Brittanny Taylor is a photographer based in Providence, R.I. and works in New York, New England and beyond. Her photography focuses on branding, lifestyle, boudoir and fashion. We met at a fashion show back in 2012, and I have admired her work ever since. Now it’s your turn to go behind the lens with Brittanny.
Artisan Joy: How did you become a photographer?
Brittanny Taylor: It was an accident, actually. I never planned on being a photographer. I went to college for film studies, and I wanted to be a sports documentary editor. After college, I worked for Sony retail stores and had to learn how to use their brand new DSLR camera so that I could sell them. That’s how I learned how to take photos. After that, I worked for a local camera business and ended up getting laid off. I owned a camera, so I started taking photos of models, and the rest is history.
AJ: When did you realize that you could turn your craft into a side business or full-time occupation?
BT: I started in 2009 right when the 2008 financial crisis ended, but it still was hard to find a job. I realized then that I should try to make photography my thing.
AJ: Where do you find inspiration, and how do you apply it to your work?
BT: Like most photographers, I find inspiration from Instagram—mostly from influencers or business owners. I like to see how I can apply what I’ve seen and make it my own style. As much as I would love to replicate other people’s work, I can only shoot like me.
AJ: What’s something our audience would be surprised to learn about you?
BT: I’ve had no formal training in photography, but looking back, it was clear I was meant to be a photographer. My mother has photos of three-year-old me holding a cassette tape to my face because I thought it was a camera. I always had a point-and-shoot camera in my 20s, and my friends always asked me to take photos of them. I had plenty of ideas of what I wanted to have as a career, yet photography was never one of them.
AJ: As creatives, we can be continuously creating and refining our art. How do you handle perfectionism?
BT: I’m an Enneagram Type 1, which is literally The Perfectionist. And it’s not in the job interview sense of “my biggest weakness is I’m a perfectionist.” It can be quite debilitating, and there are times I feel like nothing I create is good enough, so I don’t even bother. I think the best thing a creative can do is create something that no one will ever see. It takes the pressure off when you’re not all consumed with how many Instagram likes you’ll get.
AJ: What advice would you give to someone interested in putting their art or photography out into the world but feels vulnerable about it?
BT: I would say create a website and hold off on sharing it on social media. Social sites cause unnecessary pressure to produce content just for the likes. If someone wants to see your work, or if you need to share it, send your website. And honestly, it’s way more professional, in my opinion, to see a body of work in a portfolio than on an Instagram feed.
AJ: Has someone ever criticized your photography? How did you handle it?
BT: I’m sure plenty of people have criticized my photography. It doesn’t really affect me because I’m proud of the work and my clients are happy. Random comments from people not involved do not matter to me.
AJ: Creatives are often very in tune with what’s happening in the world. Sometimes it can feel overwhelming. If this happens to you, how do you cope?
BT: I’m in a constant state of overwhelm, and I’m not proud of it. Especially as a Black woman, it is imperative that I take the time to refuel myself. I try to remember to turn it all off and do something mindless like watching funny YouTube videos or playing Animal Crossing.
AJ: Are you passionate about a cause, and why?
BT: I am currently the communications co-chair for RI NOW. The organization’s mission is to create equality and equity in political, social, and economic arenas.
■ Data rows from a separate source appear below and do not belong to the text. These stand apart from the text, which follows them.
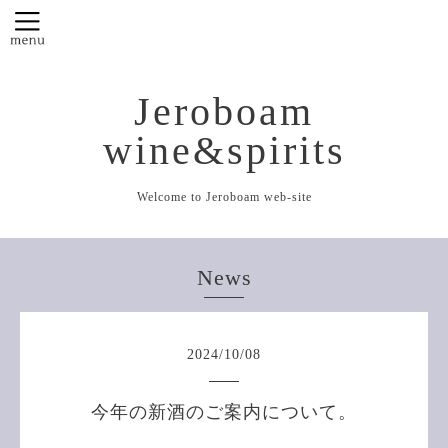
Jeroboam
wine&spirits
Welcome to Jeroboam web-site
News
2024
/
10
/
08
今年の新酒のご案内について。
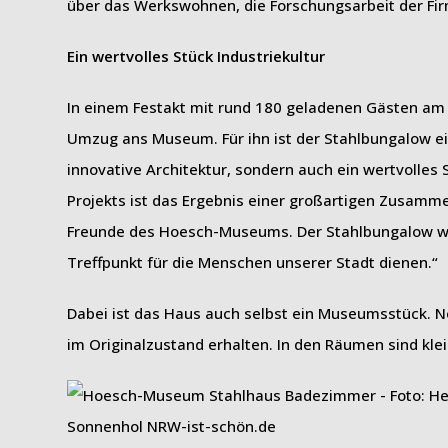
über das Werkswohnen, die Forschungsarbeit der Fi
Ein wertvolles Stück Industriekultur
In einem Festakt mit rund 180 geladenen Gästen a
Umzug ans Museum. Für ihn ist der Stahlbungalow ein 
innovative Architektur, sondern auch ein wertvolles 
Projekts ist das Ergebnis einer großartigen Zusamm
Freunde des Hoesch-Museums. Der Stahlbungalow wird
Treffpunkt für die Menschen unserer Stadt dienen.“
Dabei ist das Haus auch selbst ein Museumsstück. 
im Originalzustand erhalten. In den Räumen sind kle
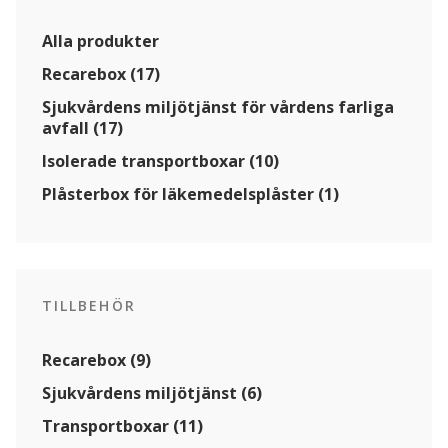
smittförande
avfall
Alla produkter
mängd
Recarebox (17)
Sjukvårdens miljötjänst för vårdens farliga
avfall (17)
Isolerade transportboxar (10)
Plåsterbox för läkemedelsplåster (1)
TILLBEHÖR
Recarebox (9)
Sjukvårdens miljötjänst (6)
Transportboxar (11)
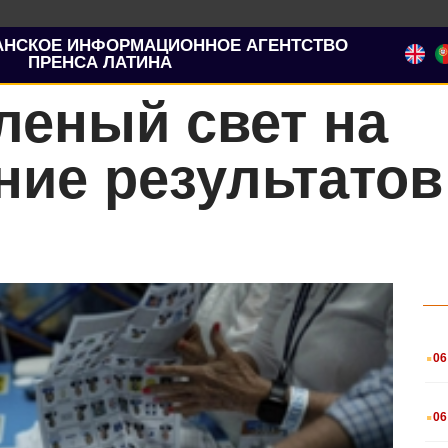
АНСКОЕ ИНФОРМАЦИОННОЕ АГЕНТСТВО
ПРЕНСА ЛАТИНА
леный свет на
ние результатов
.
06
.
06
I am also co-leader for TuesdaysTogether Rhode Island, which is focused on creating community over competition with creative small business owners.
Editor’s Note: According to the TuesdaysTogether Facebook page, it is the in-person meeting component of the global creative community, Rising Tide. If you’re interested in joining, you can find your nearest group here.
AJ: What brings you joy?
BT: Quiet time on the couch with my family, which consists of my boyfriend and two chihuahuas. That always brings me back down to earth.
This interview has been edited slightly for clarity.